What the family proclamation doesn’t say about stay-at-home mothers

You’ve probably seen that The Family: A Proclamation to the World has received a lot of air time in the nearly 20 years it’s been around. In fact, many throughout the church consider it scripture.

I was reading it for the umpteenth time the other day, and I noticed two things:

  • It doesn’t say that mothers should stay at home
  • It doesn’t say that women should do all the housework

There are some parts where one could extrapolate the assumptions that women should stay home. For example:

“. . . fathers . . . are responsible to provide the necessities of life . . . for their families.”

One could assume that because fathers are singled out here that mothers must not have that responsibility.

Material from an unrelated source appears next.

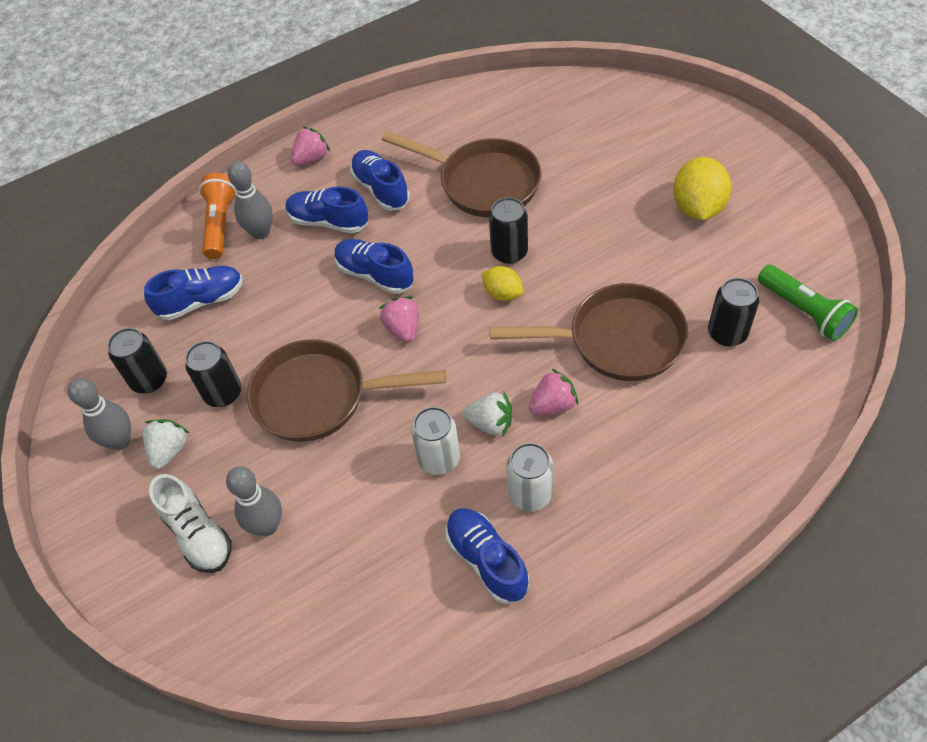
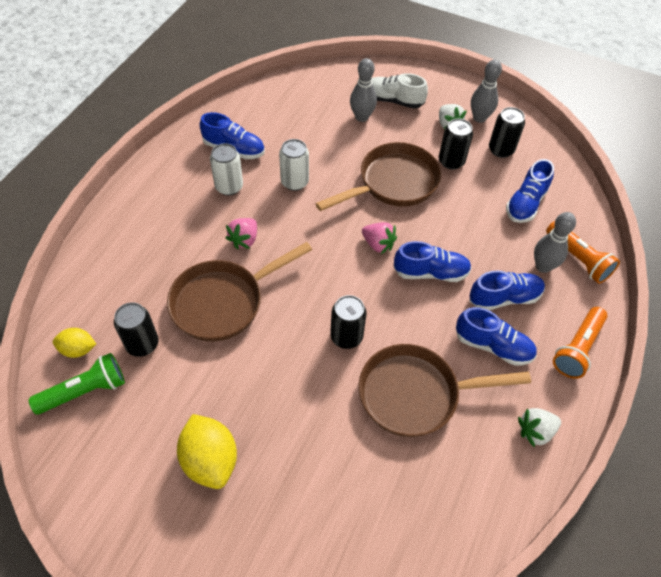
camera: 140 degrees right, 0 degrees up
pink strawberry [291,126,330,166] -> orange flashlight [553,307,607,379]
white strawberry [463,392,512,436] -> white strawberry moved to [518,408,561,448]
yellow lemon [482,266,523,301] -> yellow lemon moved to [53,328,96,358]
green flashlight [758,265,858,341] -> green flashlight turned 135 degrees clockwise [29,353,125,414]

It’s just that, however: an assumption. Here’s another example of an extrapolation point:

“Mothers are primarily responsible for the nurture of their children.”

One could assume here that this implies a mother must stay home, especially when combined with the previous sentence. Again, however, this is only implicit and not explicit. Nowhere in the proclamation does it actually say that women must stay at home. Even the responsibility of nurturing the children doesn’t require the parent to be at home 24 hours a day.

Consider the next sentence in the proclamation:

“In these sacred responsibilities, fathers and mothers are obligated to help one another as equal partners.”

So, if fathers have an obligation to help mothers as equal partners in nurturing children, and they decide (as cultural tradition dictates) to work out of the home, how can they nurture their children? If fathers can nurture their children without having to be home 24 hours per day, certainly mothers can, too.

On my second point, there is just nothing anywhere that can be reasonably extrapolated to support the idea that women must do all the housework. There isn’t much else to say about that.

2 thoughts on “What the family proclamation doesn’t say about stay-at-home mothers

  1. Thank you for your thoughts on this post. As a stay at home father who does side work for a small contribution to the family income, but most of the housework and errand running, it is nice to see that other people do not immediately look down on the way we guide our family.

    1. Glad you find something that works for your family, even though it bucks the norm. It’s not always easy to be unconventional in the church.